Critics say the acquisition would make H-P more vulnerable to the low-profit personal computer market. They argue that merger could dissipate its crown jewels - the printer and digital imaging businesses - and serve only to exacerbate HP's strategic weakness in high-end servers and services.

Last week, Hewlett said Fiorina had failed to demonstrate much understanding of the company's values and history of innovation. Echoing his father's fabled business philosophy, one of Hewlett's banner headlines in letters and advertisements reads: 'A $25 billion mistake is not the H-P Way.'

Hewlett recently told analysts and investors: 'H-P's goal of becoming an end-to-end solutions company will lead to a lack of focus and has lead many conglomerates to their downfall. H-P can't out-Dell Dell and out-IBM IBM at the same time.'

He has also accused H-P's management of failing to disclose that Fiorina and Compaq chief executive Michael D Capellas stand to gain $115 million in salary, bonuses and stock options from the proposed merger. 'If the merger goes through, it will be a triumph of spin over substance,' says Amir Farman-Farma, a relative by marriage of the Hewlett family. 'They are risking Hewlett-Packard's high-margin, high-growth printer business for Compaq's low-margin, low-growth commodity PC business.'

Fiorina has staked her career on the outcome. In pushing for the deal, she is attempting to overturn a poor track record for technology mergers. She maintains that H-P and Compaq have several complementary businesses that could be harnessed together.

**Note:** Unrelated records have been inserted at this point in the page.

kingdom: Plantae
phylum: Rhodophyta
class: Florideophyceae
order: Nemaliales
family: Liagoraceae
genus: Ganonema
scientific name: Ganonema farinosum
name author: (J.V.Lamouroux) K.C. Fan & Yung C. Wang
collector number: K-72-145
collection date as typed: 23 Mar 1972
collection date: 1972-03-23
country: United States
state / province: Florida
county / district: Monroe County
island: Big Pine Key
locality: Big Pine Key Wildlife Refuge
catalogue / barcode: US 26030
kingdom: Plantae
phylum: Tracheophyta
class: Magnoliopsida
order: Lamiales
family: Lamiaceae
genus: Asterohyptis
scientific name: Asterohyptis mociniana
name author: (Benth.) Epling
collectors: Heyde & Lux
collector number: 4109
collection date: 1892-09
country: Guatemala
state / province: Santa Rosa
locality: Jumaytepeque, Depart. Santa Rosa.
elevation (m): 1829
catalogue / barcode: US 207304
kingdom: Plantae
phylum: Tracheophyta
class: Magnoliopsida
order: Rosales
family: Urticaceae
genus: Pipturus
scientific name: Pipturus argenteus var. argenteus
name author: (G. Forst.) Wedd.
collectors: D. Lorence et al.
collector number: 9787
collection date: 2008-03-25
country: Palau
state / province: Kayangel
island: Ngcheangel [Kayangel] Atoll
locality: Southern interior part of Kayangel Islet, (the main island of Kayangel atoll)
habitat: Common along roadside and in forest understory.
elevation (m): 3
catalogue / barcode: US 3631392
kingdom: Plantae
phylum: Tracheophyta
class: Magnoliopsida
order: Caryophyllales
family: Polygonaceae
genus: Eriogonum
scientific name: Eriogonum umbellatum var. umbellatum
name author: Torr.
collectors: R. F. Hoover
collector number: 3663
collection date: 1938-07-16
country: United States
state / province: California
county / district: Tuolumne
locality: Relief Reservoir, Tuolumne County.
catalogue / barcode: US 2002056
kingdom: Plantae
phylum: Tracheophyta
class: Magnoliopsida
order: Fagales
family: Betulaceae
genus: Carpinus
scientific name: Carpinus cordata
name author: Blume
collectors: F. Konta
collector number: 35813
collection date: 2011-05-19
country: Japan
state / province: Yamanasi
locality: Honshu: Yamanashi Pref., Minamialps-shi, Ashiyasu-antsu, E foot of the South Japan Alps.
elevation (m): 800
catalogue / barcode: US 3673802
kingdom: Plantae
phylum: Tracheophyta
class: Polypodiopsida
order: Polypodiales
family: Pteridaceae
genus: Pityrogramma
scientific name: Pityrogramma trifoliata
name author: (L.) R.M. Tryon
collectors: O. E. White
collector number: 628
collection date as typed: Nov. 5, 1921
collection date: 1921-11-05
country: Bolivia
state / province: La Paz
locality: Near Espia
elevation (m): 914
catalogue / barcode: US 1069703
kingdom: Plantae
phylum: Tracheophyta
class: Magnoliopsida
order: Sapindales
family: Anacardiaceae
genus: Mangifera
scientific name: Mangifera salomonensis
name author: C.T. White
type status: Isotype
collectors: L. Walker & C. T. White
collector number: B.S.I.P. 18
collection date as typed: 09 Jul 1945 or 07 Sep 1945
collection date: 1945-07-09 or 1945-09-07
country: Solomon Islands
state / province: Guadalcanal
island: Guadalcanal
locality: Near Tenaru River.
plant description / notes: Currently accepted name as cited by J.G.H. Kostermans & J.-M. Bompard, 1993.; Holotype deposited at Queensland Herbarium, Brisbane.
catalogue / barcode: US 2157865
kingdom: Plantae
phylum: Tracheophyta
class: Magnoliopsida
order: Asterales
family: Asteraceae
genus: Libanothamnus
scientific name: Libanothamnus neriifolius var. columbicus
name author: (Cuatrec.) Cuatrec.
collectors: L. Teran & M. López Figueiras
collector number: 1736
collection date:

Given the families' opposition, Fiorina needs the votes of a large majority of institutional investors. But she has lost credibility on Wall Street by missing profit forecasts, by embarking on a complex internal reshuffling, and by trying to acquire consulting firm PricewaterhouseCoopers for $18bn.

So Wall Street is split. ISS, which advises 500 institutional clients, has come out in favour, as have three of H-P's top institutional investors: Putnam Investment, Barclays Global Advisers and Alliance Capital. Combined they hold almost 8 per cent of H-P shares.

But Banc of America Capital Management, Wells Fargo, and the nation's largest pension fund, the California Public Employees' Retirement System, plus the Ohio Public Employee Retirement System, have all recently stated their opposition to the deal.

The split could leave the outcome in the hands of some 900,000 individual investors, who hold around 25 per cent of the company's shares.

In the PR battle to win over individual shareholders, the two sides have embarked on an unprecedented campaign of full-page newspaper advertisements, direct mailings and telephone canvassing.

Hewlett says he is spending up to $32m to defeat the deal, while H-P appears to be spending at least double that in a campaign that includes two billboards in New York's Times Square. However, H-P denies spending the $70m Hewlett estimates.

In any case, H-P spokeswoman Rebeca Robboy said, the battle was his fault: 'We could have avoided this whole contest, which we certainly didn't anticipate.' On top of that, H-P is paying $33.5m to Goldman Sachs, its financial adviser for the deal, and could face a $700m break-up charge if the merger fails.

In the suspicious post-Enron business environment, the mythology of H-P's familial style of business has helped to persuade some individual investors to oppose the deal and given them a sense that they still matter.

William Urban, an investor who manages 2,200 H-P shares, told reporters he had received more than 40 ballots, as well as many phone calls, from both sides. Urban said he believed it could be a good thing if individual investors derailed the merger.

'I want to see this merger fail, because a merger this big has not been shut down by the shareholders in a long time,' he said. 'It would be sort of inspiring.'

Should the deal fail, a shake-up of H-P's management is certain to follow. Although Hewlett says the shareholder vote is not about Fiorina, he acknowledges that it would be in H-P's interest if she departed.

But if the deal goes through Hewlett expects to remain on the board. His value, he suggests, would come if the company goes off the rails - 'as I expect they would'.